3 3 diaminobenzidene

Lungs were inflated and fixed with 10% formalin in PBS, then embedded in paraffin as described [10 (link)]. Tissue blocks were cut into 5-μm sections, dewaxed with xylene and ethanol, washed with PBS, exposed to 3% H₂O₂ in 90% methanol for 30 min, then washed with PBS containing 0.05% Tween-20 (PBST) and antigens were retrieved in a heated pressure cooker for 10 min in 10 mM sodium citrate, pH 6.0. Specimens were blocked with 10% (v/v) goat serum in PBS for 1 h, washed with PBST and then labelled for 1 h with anti-SNAP23 serum raised against the peptide DRIDIANARAKKLIDS, Synaptic Systems) diluted 1:500 in PBS. Slides were then washed with PBST and incubated for 30 min at 21°C with horseradish peroxidase (HRP)-labelled goat anti-rabbit antibodies (Millipore) diluted 1:1000 in PBST, washed in PBST, developed with 3,3′-diaminobenzidene (Vector Laboratories) and counterstained with haematoxylin.
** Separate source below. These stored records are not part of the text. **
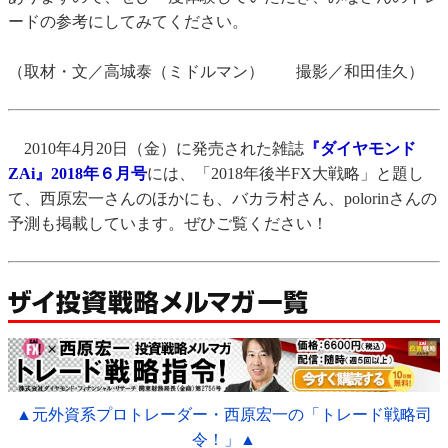
ードの参考にしてみてください。
（取材・文／高城泰（ミドルマン） 撮影／和田佳久）
2010年4月20日（金）に発売された雑誌
『ダイヤモンド
ZAi』2018年６月号
には、「2018年後半FX大戦略」と題し
て、西原宏一さんのほかにも、バカラ村さん、polorinさんの
予測も掲載しています。ぜひご覧ください！
▲元外資系プロトレーダー・西原宏一の「トレード戦略司
令！」▲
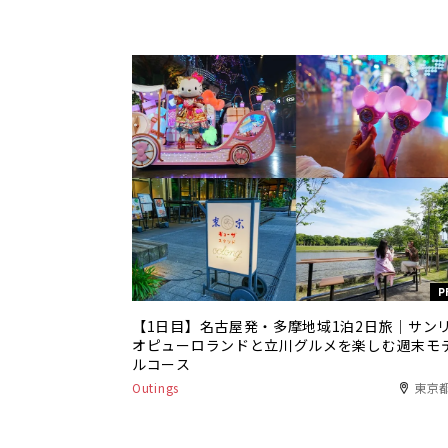
P
【1日目】名古屋発・多摩地域1泊2日旅｜サン
オピューロランドと立川グルメを楽しむ週末モ
ルコース
Outings
東京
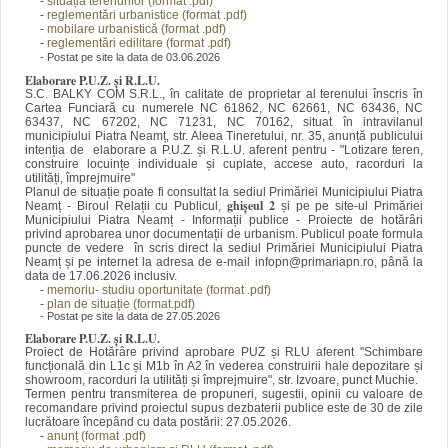
-
situația
terenurilor (forma
t .pdf)
-
reglementări urbanistice (format .pdf)
-
mobilare urbanistică (format .pdf)
-
reglementări edilitare
(format .pdf)
- Postat pe site la data de 03.06.2026
Elaborare P.U.Z. și R.L.U.
S.C. BALKY COM S.R.L., în calitate de proprietar al terenului înscris în
Cartea Funciară cu numerele NC 61862, NC 62661, NC 63436, NC
63437, NC 67202, NC 71231, NC 70162, situat
în intravilanul
municipiului Piatra Neamț, str. Aleea Tineretului, nr. 35,
anunță publicului
intenția de elaborare a P.U.Z. și R.L.U. aferent pentru - "Lotizare teren,
construire locuințe individuale și cuplate, accese auto, racorduri la
utilități, împrejmuire"
Planul de situație poate fi consultat la sediul Primăriei Municipiului
Piatra
ghișeul 2
Neamț - Biroul Relații cu Publicul,
și pe
pe site-ul Primăriei
Municipiului Piatra Neamț - Informații publice - Proiecte de hotărâri
privind aprobarea unor documentații de urbanism. Publicul poate formula
puncte de vedere în scris direct la sediul Primăriei Municipiului Piatra
Neamț și pe internet la adresa de e-mail infopn@primariapn.ro, până la
data de 17.06.2026 inclusiv.
-
memoriu- studiu oportunitate (format .pdf)
-
plan de situație (format.pdf)
- Postat pe site la data de 27.05.2026
Elaborare P.U.Z. și R.L.U.
Proiect de Hotărâre privind aprobare PUZ și RLU aferent ''Schimbare
funcțională din L1c și M1b în A2 în vederea construirii hale depozitare și
showroom, racorduri la utilități și împrejmuire", str. Izvoare, punct Muchie.
Termen pentru transmiterea de propuneri, sugestii, opinii cu valoare de
recomandare privind proiectul supus dezbaterii publice este de 30 de zile
lucrătoare începând cu data postării: 27.05.2026.
-
anunț (format
.pdf)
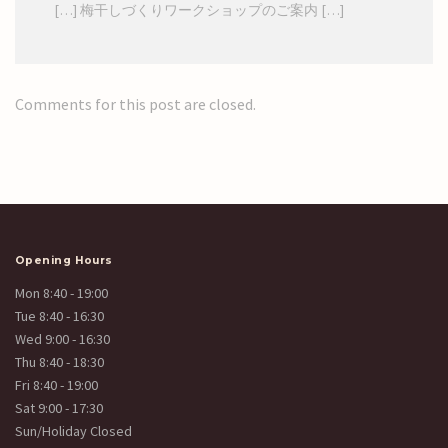
[…] 梅干しづくりワークショップのご案内 […]
Comments for this post are closed.
Opening Hours
Mon 8:40 - 19:00
Tue 8:40 - 16:30
Wed 9:00 - 16:30
Thu 8:40 - 18:30
Fri 8:40 - 19:00
Sat 9:00 - 17:30
Sun/Holiday Closed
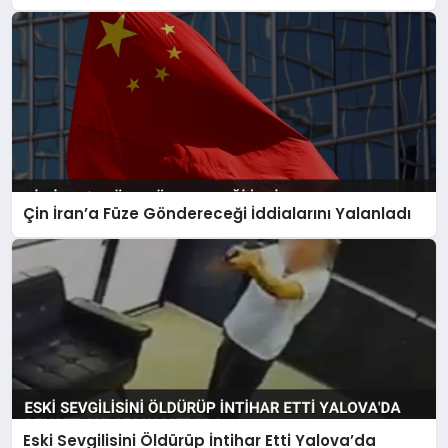
Gözaltı
Çin İran’a Füze Göndereceği İddialarını Yalanladı
Eski Sevgilisini Öldürüp İntihar Etti Yalova’da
For co-localization of SNAP23 with airway epithelial lineage markers, tissue blocks were cut into 2-μm sections, then stained with anti-SNAP23 serum as above; adjacent slices were stained with goat antibodies against club cell secretory protein (CCSP; 1:10000, gift of Franceso DeMayo, Baylor College of Medicine, Houston, U.S.A.) or mouse monoclonal antibodies against acetylated α-tubulin (1:200, Sigma–Aldrich) and developed with HRP-labelled secondary antibodies as above.